▶ About this task
For the data below, please report each line where the word "justify" is found.

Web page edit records
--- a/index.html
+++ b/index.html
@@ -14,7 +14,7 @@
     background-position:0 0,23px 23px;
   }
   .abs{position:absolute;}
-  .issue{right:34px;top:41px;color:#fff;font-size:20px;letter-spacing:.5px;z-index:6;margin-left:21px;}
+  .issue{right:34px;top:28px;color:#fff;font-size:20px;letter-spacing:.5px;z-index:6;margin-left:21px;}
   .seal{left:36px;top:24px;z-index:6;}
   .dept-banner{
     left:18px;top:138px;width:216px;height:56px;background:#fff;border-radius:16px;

* * *

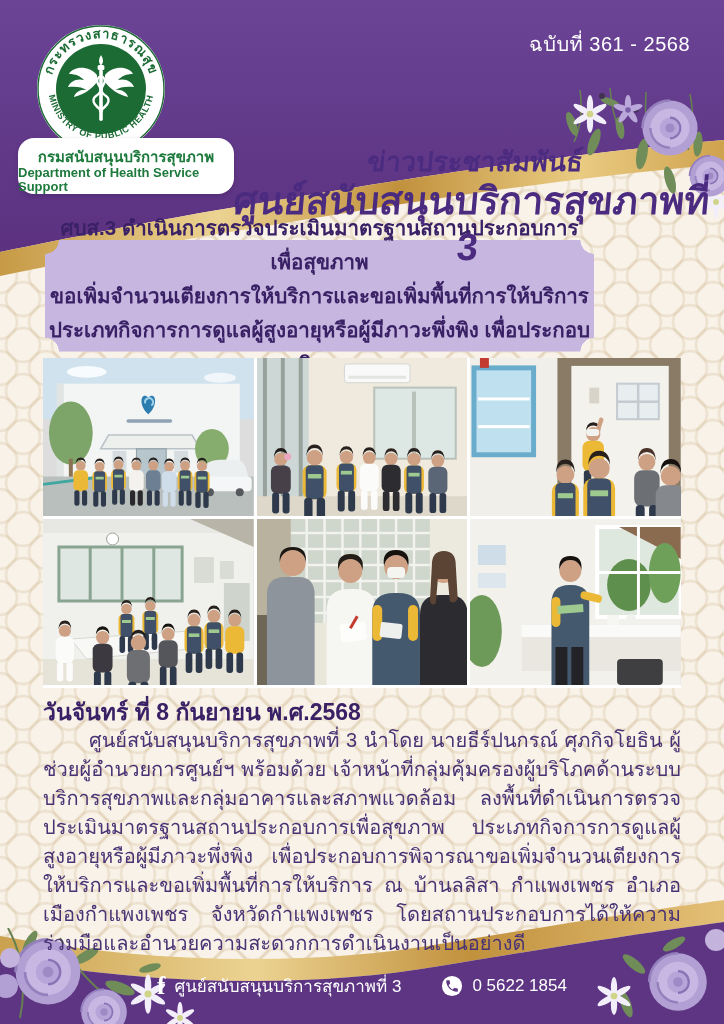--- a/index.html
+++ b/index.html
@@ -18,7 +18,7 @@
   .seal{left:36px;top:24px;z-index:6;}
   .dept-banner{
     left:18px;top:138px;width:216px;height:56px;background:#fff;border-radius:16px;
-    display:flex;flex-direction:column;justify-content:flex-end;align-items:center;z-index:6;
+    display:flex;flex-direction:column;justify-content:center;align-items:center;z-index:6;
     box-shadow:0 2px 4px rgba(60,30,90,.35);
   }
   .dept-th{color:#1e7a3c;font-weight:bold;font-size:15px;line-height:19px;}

==

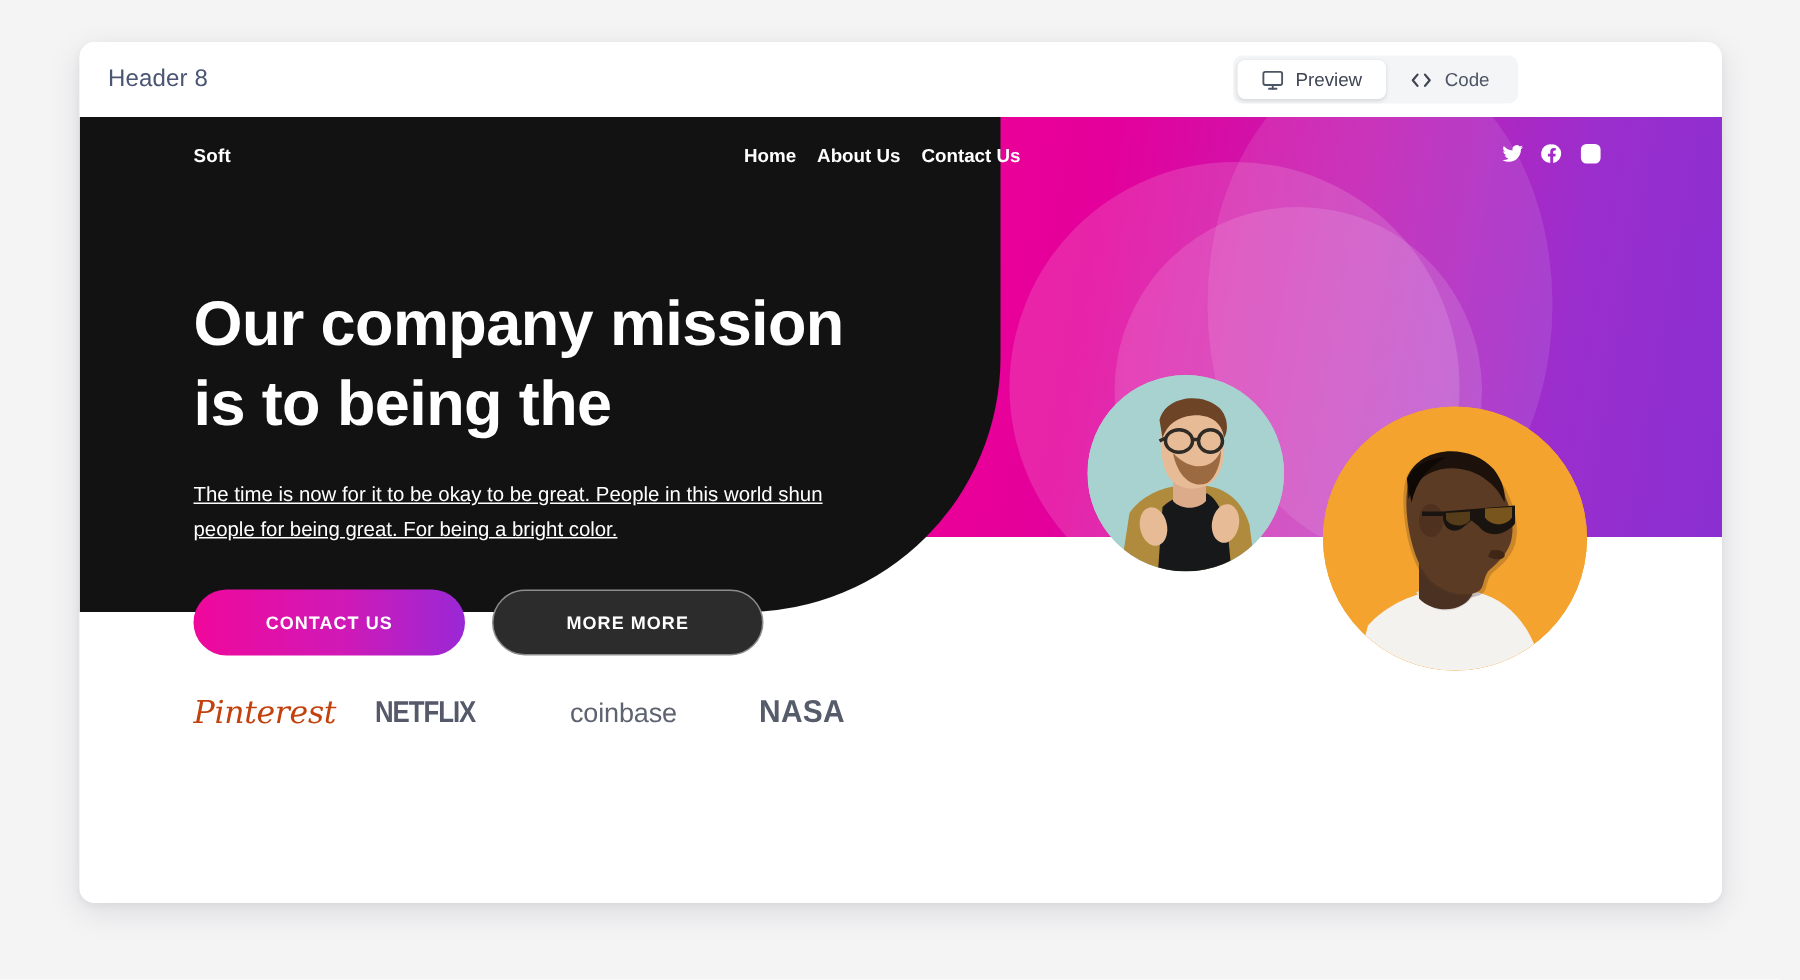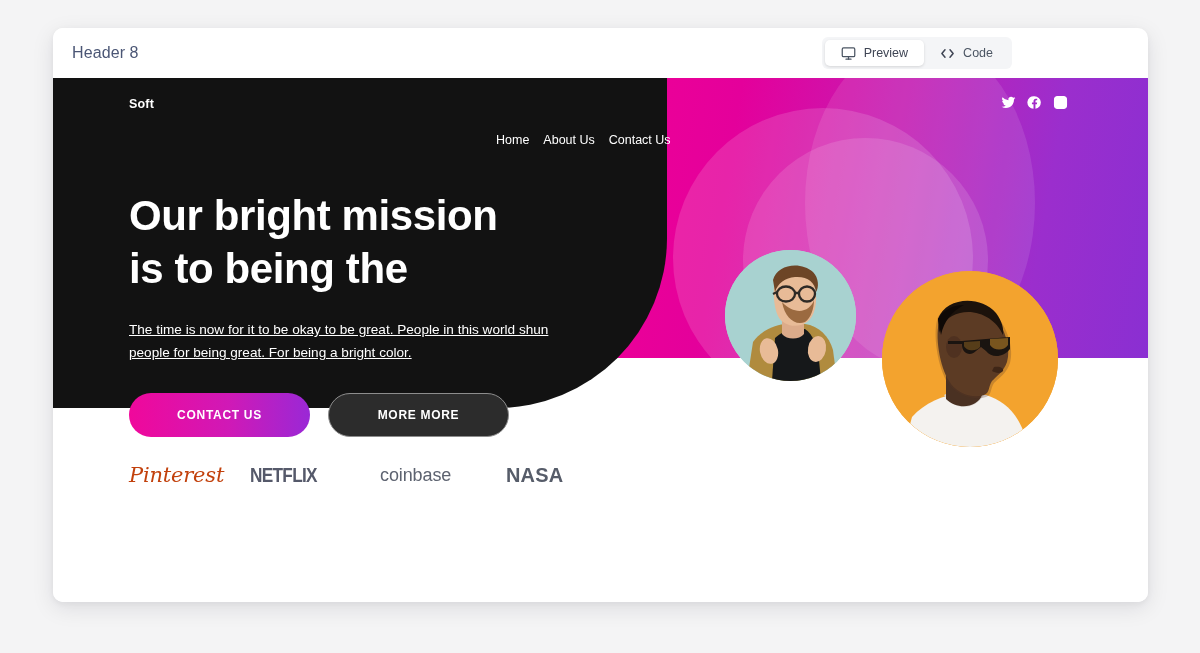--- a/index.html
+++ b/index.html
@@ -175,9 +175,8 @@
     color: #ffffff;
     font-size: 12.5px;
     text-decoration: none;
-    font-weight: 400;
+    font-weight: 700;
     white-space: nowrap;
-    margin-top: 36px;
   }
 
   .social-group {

▶ Exercise response
-    display:flex;flex-direction:column;justify-content:flex-end;align-items:center;z-index:6;
+    display:flex;flex-direction:column;justify-content:center;align-items:center;z-index:6;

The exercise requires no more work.